Dr Donald Charrett (2008) 25 International Construction Law Review 27

Courts uphold the doctrine of freedom of contract, which is the ability to enter into a binding agreement to do anything (other than matters which are contrary to public policy or statute law or are illegal). One important consequence is that the parties will be held to the specific bargain they have made, irrespective of whether it is fair, reasonable or is consistent with common practice or “normal” contracts of that type.

As a general principle, if the terms are clear and unambiguous, the parties will be held to the actual words in the contract. Surrounding circumstances, prior conduct and reference to common practice will be irrelevant.

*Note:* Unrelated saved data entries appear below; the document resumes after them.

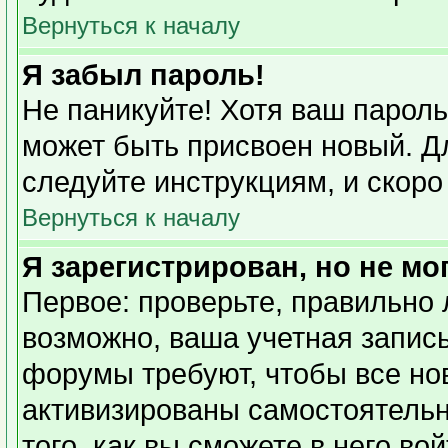
Вернуться к началу
Я забыл пароль!
Не паникуйте! Хотя ваш пароль
может быть присвоен новый. Дл
следуйте инструкциям, и скоро
Вернуться к началу
Я зарегистрирован, но не мо
Первое: проверьте, правильно 
возможно, ваша учетная запись
форумы требуют, чтобы все но
активизированы самостоятель
того, как вы сможете в него во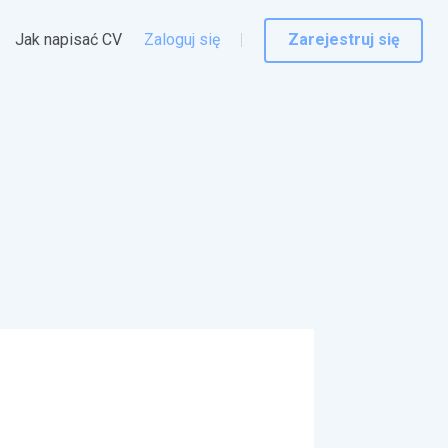
Jak napisać CV
Zaloguj się
Zarejestruj się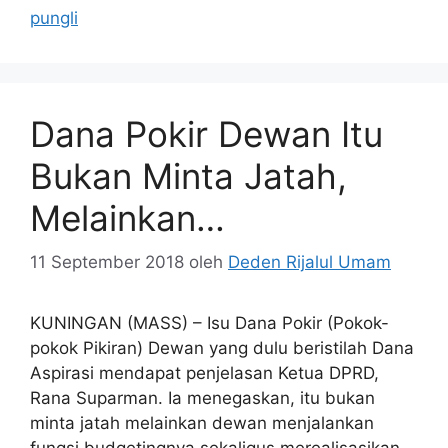
pungli
Dana Pokir Dewan Itu
Bukan Minta Jatah,
Melainkan…
11 September 2018
oleh
Deden Rijalul Umam
KUNINGAN (MASS) – Isu Dana Pokir (Pokok-
pokok Pikiran) Dewan yang dulu beristilah Dana
Aspirasi mendapat penjelasan Ketua DPRD,
Rana Suparman. Ia menegaskan, itu bukan
minta jatah melainkan dewan menjalankan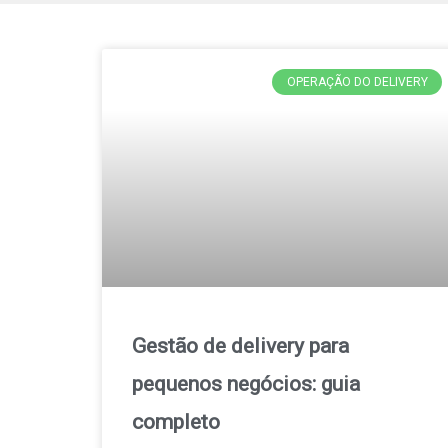
OPERAÇÃO DO DELIVERY
Gestão de delivery para
pequenos negócios: guia
completo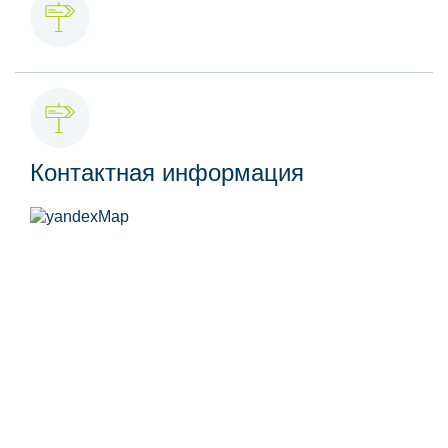
Контактная информация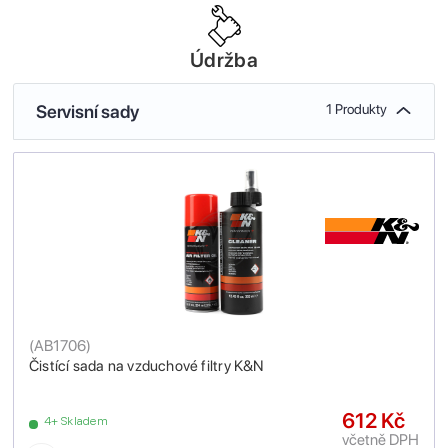
Údržba
Servisní sady
1 Produkty
(
AB1706
)
Čistící sada na vzduchové filtry K&N
612 Kč
4+ Skladem
včetně DPH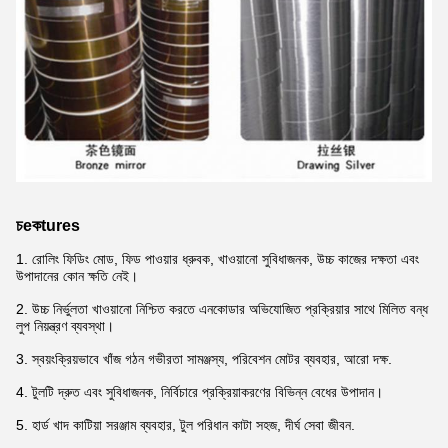
চ
e
ক
tures
1. রোলিং ফিডিং মোড, ফিড পাওয়ার ধ্রুবক, খাওয়ানো সুবিধাজনক, উচ্চ কাজের দক্ষতা এবং
উপাদানের কোন ক্ষতি নেই।
2. উচ্চ নির্ভুলতা খাওয়ানো নিশ্চিত করতে এনকোডার অভিযোজিত প্রক্রিয়ার সাথে মিলিত বন্ধ
লুপ নিয়ন্ত্রণ ব্যবস্থা।
3. স্বয়ংক্রিয়ভাবে খাঁজ গঠন গভীরতা সামঞ্জস্য, পরিবেশন মোটর ব্যবহার, আরো দক্ষ.
4. টুলটি দ্রুত এবং সুবিধাজনক, নির্বিচারে প্রক্রিয়াকরণের বিভিন্ন বেধের উপাদান।
5. হার্ড খাদ কাটিয়া সরঞ্জাম ব্যবহার, টুল পরিধান কাটা সহজ, দীর্ঘ সেবা জীবন.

Furthermore, it should be assumed that the other party to the contract will strictly apply the contract terms in accordance with their plain and ordinary meaning, irrespective of whether that appears unfair, harsh, unjust or not in accordance with the norms of the industry.

This applies particularly in the case of a “bespoke” contract which has been specifically written by lawyers acting in the interests of one party, as considerable attention will have been focused on drafting contract terms that advance that party’s interests.

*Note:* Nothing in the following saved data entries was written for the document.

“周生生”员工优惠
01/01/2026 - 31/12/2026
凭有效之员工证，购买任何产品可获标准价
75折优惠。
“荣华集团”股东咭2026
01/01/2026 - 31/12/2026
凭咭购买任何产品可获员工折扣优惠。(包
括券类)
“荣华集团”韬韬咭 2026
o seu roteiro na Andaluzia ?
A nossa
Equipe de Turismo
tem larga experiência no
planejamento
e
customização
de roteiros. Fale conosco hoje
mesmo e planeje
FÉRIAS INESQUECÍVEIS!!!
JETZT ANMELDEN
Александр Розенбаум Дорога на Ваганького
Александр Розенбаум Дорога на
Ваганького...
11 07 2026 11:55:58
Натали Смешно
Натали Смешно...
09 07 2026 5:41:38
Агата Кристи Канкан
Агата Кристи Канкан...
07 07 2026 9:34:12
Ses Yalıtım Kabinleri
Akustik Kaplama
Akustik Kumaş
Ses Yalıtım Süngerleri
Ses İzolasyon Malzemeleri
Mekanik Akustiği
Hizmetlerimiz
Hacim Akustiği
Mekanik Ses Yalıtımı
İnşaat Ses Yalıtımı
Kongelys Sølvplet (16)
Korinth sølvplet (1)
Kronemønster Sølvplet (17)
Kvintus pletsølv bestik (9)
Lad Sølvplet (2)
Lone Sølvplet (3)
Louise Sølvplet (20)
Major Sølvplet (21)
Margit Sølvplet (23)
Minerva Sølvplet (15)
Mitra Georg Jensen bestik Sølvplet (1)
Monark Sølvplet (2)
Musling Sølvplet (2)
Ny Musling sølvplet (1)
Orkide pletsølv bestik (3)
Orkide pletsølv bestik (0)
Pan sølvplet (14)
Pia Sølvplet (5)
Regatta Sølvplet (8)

In order to avoid subsequent disputes it is essential to understand the legal effect of the proposed terms for a contract so as to prepare the tender, and to understand the risks and formulate the appropriate strategies for managing those risks, before the contract has been entered into. Once a contract has been executed, both parties are bound by its terms unless and until they agree to change those terms. Clearly there is little scope to change the terms of a contract unless both parties believe it is in their interest to do so. Accordingly, it is imperative to ensure that the contract terms are satisfactory before it is executed.

After execution of a contract, both parties are bound by its terms, and these must therefore form the guidelines for successful management of the contract, and execution of the work. The paper presents some suggestions that may assist design and construct contractors to avoid the type of contractual disputes that can result from issues arising before entering into a contract, as well as during its execution.